All patients who underwent implantation of PFIA at 11 specialized orthopedic referral centers were enrolled in the study and were evaluated retrospectively at a minimum 2-year follow-up. Clinical outcomes included the Western Ontario and McMaster Universities Osteoarthritis Index (WOMAC) score, the Knee Injury and Osteoarthritis Outcome Score (KOOS), the Tegner Scale, the visual analogue scale (VAS) for pain, and subjective patient satisfaction. Pre- and perioperative risk factors were compared among failures and non-failures to determine potential risk factors.

A total of 263 patients (85% follow-up rate) could be enrolled. The mean age at the time of index surgery was 49±12 years with a mean postoperative follow-up of 45±18 months.

Results
--The overall failure rate was 11%, of which 18% were patients with patella resurfacing at index surgery and 82% were patients without initial patella resurfacing.

--At final follow-up, 93% of the patients who did not fail were satisfied with the procedure with a mean transformed WOMAC Score of 84.5±14.5 points, a mean KOOS Score of 73.3±17.1 points, a mean Tegner Score of 3.4±1.4 points and a mean VAS pain of 2.4±2.0 points.

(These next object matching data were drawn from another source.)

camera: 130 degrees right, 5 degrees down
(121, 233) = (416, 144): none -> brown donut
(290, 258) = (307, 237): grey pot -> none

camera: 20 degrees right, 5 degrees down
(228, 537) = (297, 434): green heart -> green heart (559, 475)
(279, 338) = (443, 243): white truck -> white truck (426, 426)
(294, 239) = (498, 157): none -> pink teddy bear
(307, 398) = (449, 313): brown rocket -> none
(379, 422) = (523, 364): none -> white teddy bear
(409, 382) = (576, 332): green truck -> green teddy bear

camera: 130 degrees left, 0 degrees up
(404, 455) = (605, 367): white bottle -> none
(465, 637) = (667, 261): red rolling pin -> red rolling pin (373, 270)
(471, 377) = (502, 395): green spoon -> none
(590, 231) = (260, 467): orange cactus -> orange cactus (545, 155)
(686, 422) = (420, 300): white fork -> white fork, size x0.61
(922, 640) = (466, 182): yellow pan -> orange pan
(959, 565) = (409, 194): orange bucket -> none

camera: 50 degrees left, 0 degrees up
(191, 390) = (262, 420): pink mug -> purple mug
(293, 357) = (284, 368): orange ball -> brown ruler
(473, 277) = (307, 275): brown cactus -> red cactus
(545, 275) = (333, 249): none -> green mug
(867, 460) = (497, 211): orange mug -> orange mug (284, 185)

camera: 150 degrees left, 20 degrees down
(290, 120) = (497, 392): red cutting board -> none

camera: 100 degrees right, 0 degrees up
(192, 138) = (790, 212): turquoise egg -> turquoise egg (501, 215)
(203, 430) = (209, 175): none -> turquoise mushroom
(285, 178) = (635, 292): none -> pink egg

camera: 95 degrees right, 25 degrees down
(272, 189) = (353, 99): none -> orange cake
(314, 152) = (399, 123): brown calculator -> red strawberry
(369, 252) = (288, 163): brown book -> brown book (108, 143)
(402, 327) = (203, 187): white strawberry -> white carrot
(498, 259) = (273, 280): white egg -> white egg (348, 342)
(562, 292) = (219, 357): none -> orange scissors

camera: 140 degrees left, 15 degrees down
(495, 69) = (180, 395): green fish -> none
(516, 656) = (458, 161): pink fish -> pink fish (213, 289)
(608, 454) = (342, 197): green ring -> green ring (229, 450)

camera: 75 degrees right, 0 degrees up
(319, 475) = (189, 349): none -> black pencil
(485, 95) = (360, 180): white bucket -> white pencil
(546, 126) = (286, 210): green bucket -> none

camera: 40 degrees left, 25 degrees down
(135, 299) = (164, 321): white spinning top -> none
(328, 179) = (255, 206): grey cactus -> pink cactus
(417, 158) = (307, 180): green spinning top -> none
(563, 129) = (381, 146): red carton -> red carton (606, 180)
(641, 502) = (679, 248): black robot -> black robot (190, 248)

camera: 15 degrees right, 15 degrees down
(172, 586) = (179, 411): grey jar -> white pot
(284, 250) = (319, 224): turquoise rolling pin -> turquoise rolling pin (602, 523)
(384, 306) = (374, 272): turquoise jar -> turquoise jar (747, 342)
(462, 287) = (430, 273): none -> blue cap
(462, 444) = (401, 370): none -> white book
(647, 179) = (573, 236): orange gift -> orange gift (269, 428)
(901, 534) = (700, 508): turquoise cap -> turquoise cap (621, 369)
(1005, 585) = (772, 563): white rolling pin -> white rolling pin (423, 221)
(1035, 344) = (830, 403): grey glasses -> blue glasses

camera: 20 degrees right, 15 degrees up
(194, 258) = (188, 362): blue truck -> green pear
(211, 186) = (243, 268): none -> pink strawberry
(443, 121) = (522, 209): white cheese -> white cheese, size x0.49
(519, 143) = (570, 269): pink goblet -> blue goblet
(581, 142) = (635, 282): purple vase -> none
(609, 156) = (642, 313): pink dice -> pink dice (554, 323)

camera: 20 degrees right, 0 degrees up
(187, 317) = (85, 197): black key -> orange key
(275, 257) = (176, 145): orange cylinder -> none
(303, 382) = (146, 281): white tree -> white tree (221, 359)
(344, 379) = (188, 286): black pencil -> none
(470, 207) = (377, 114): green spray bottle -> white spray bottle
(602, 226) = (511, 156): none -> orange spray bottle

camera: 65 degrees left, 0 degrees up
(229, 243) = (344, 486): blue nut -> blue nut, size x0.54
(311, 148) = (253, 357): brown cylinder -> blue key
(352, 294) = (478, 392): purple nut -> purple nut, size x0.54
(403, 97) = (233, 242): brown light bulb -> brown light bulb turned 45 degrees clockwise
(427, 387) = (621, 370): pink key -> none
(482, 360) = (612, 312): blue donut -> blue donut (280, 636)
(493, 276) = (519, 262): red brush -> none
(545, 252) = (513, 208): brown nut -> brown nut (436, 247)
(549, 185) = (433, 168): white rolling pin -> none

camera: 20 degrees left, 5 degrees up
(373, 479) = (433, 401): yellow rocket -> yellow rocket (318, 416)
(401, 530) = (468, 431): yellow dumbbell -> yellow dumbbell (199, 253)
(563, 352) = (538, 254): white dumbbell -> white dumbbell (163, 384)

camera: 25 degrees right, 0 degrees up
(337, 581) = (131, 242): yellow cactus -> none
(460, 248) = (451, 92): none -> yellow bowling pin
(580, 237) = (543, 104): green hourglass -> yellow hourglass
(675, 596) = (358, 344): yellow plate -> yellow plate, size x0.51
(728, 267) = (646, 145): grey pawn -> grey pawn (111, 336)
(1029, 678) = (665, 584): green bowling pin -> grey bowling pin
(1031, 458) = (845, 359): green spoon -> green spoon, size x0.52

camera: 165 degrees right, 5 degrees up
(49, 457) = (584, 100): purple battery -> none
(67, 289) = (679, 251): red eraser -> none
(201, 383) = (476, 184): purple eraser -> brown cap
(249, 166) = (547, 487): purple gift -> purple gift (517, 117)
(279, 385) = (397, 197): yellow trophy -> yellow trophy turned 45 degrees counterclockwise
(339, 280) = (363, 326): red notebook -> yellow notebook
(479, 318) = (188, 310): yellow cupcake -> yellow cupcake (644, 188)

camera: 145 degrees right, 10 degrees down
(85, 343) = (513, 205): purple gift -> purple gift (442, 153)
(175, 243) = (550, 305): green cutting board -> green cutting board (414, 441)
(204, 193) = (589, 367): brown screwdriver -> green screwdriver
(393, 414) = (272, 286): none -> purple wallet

--An increased BMI was significantly correlated with a worse postoperative outcome.

--Concomitant procedures addressing patellofemoral instability or malalignment, the lack of patellofemoral resurfacing at the index surgery and a high BMI were significantly correlated with failure in this patient cohort.

Finally, patellofemoral inlay arthroplasty has a high patient satisfaction rate and strong functional results after a limited period of time, making it a promising treatment choice for young patients with isolated patellofemoral arthritis. To minimize the chance of failure, patellar resurfacing is recommended during index surgery.